Schmaltz said the incident had worried the entire community. Just two days earlier, a highly publicized hostage crisis had left three people dead in Sydney, Australia.

“David Brownlee brought these types of event so much closer to Yellowknife,” she said. “The fear, the apprehension, the worry, would have been intense that day.”

Schmaltz alluded to the desperation and personal circumstances behind Brownlee’s actions that day, but said the context could not excuse his actions.

“I don’t disregard the sadness of his situation,” she said, “but this behaviour has to be deterred and it has to be denounced.”

Brownlee attempted to interrupt the judge in conciliatory tone, but was not permitted to speak.

In addition to his jail sentence, Brownlee will spend two years on probation, must perform 100 hours of community service, and must pay a $500 victims of crime surcharge by the end of March 2016. The judge declined to issue him any firearms prohibition, saying she did not believe it would be “necessary or helpful”.

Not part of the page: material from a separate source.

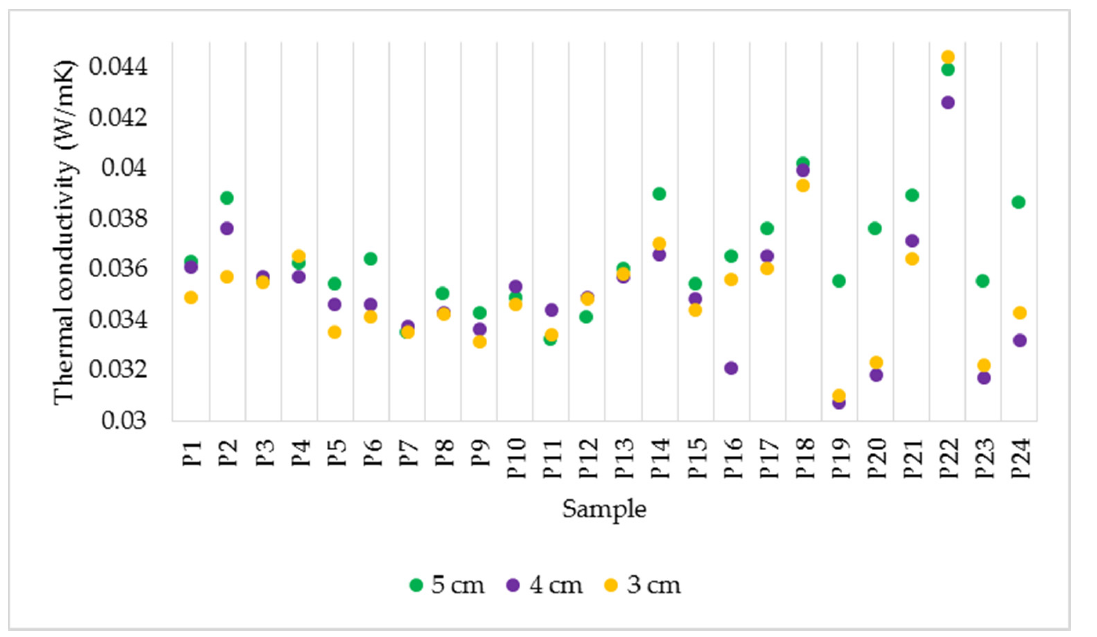
Figure 7. Variation of thermal conductivity for the samples with thicknesses of 5, 4 and 3 cm. Analysing the case of thermal resistance in Figure 8, a significant influence of the thickness of the specimen is noticed. As the thermal resistance is directly proportional to thickness, the maximum values were recorded for the thickest specimens. It was observed that in the case of specimens with a thickness of 3 cm, the variation of the thermal resistance value is almost linear for the samples obtained by spraying.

Note: For a period of several hours on December 18, 2014, Moose FM reported this incident as a ‘hoax’ based on the accounts of two separate witnesses closely connected to that day’s events. Those witnesses told us no hostages had been involved and we reported accordingly, unaware of the unusual sequence of events that we now know took place. Our reporting was amended within three hours of publication based on police information. We regret the error.